I knew I was going to enjoy Lois Cayley and her adventures from the opening line: "On the day when I found myself with twopence in my pocket, I naturally made up my mind to go around the world." (From a reference to the Queen's Jubilee, these stories seem to be set in 1896-1897). As she explains, her widowed mother married a scoundrel who wasted her small fortune, leaving just enough to educate Miss Cayley at Girton. Now even that is gone, and she is alone in the world, except for an aunt "who lurked in ladylike indigence in Blackheath." Her friend Elsie Petheridge suggests the usual career of educated women, teaching, but Lois shocks her by stating that she will instead set out in search of adventure (preferably paid, of course):
"What adventure may come, I have not at this moment the slightest conception. The fun lies in the search, the uncertainty, the toss-up of it. What is the good of being penniless - with the trifling exception of twopence - unless you are prepared to accept your position in the spirit of a masked ball at Covent Garden?"Strolling through Kensington Gardens, Miss Cayley overhears a conversation, which leads to her first position, and the first step of her journey around the world. Each adventure funds the next, and each leads her further east, to Italy, Egypt, India, and then Japan. I was amused to realize that her travels follow something of the same route as General Grant's (though in one year rather than two). Along the way Miss Cayley encounters a con man, much less successful than Colonel Clay in Grant Allen's The African Millionaire - or rather she is more successful in foiling him than Sir Charles and Seymour. The detective skills she develops in dealing with him come in handy when she is drawn into a mystery involving a missing will and accusations of forgery. In the course of her adventures she also meets an attractive and very eligible young man, but she feels it is her duty to reject him, because she cannot bring alliance with an adventuress to his noble family.

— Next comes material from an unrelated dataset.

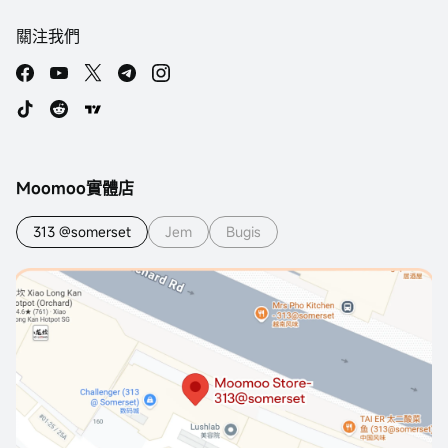
關注我們
Moomoo實體店
313 @somerset
Jem
Bugis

Like Colonel Clay's, Miss Cayley's adventures were originally published in The Strand Magazine, in 1898 and 1899. According to the introduction to this book, the reviewers were not kind. Perhaps the heroine was a little too much ahead of her time, a little too modern for them. They may also have objected to what the editor calls "Allen's liberal views on race" and his characterization of British colonial attitudes, particularly clear in the chapters set in India.
I enjoyed this book very much, for the picaresque adventures, but even more for Miss Cayley herself. She is smart, focused, ambitious, open to adventure and possibility, a loyal friend. She insists that Elsie Petheridge join her on her travels, to escape from her London school and the threat of tuberculosis. At the same time it is convenient to have Miss Petheridge as a companion; as a lady and an officer's daughter, Miss Cayley can't completely ignore social conventions. All in all, she is a wonderful character, whose rather sardonic narrative voice reminds me of both Amelia Peabody Emerson and Mary Russell Holmes. In fact, I think she and Amelia Emerson would get on very well, despite Miss Cayley's lack of enthusiasm for Egypt!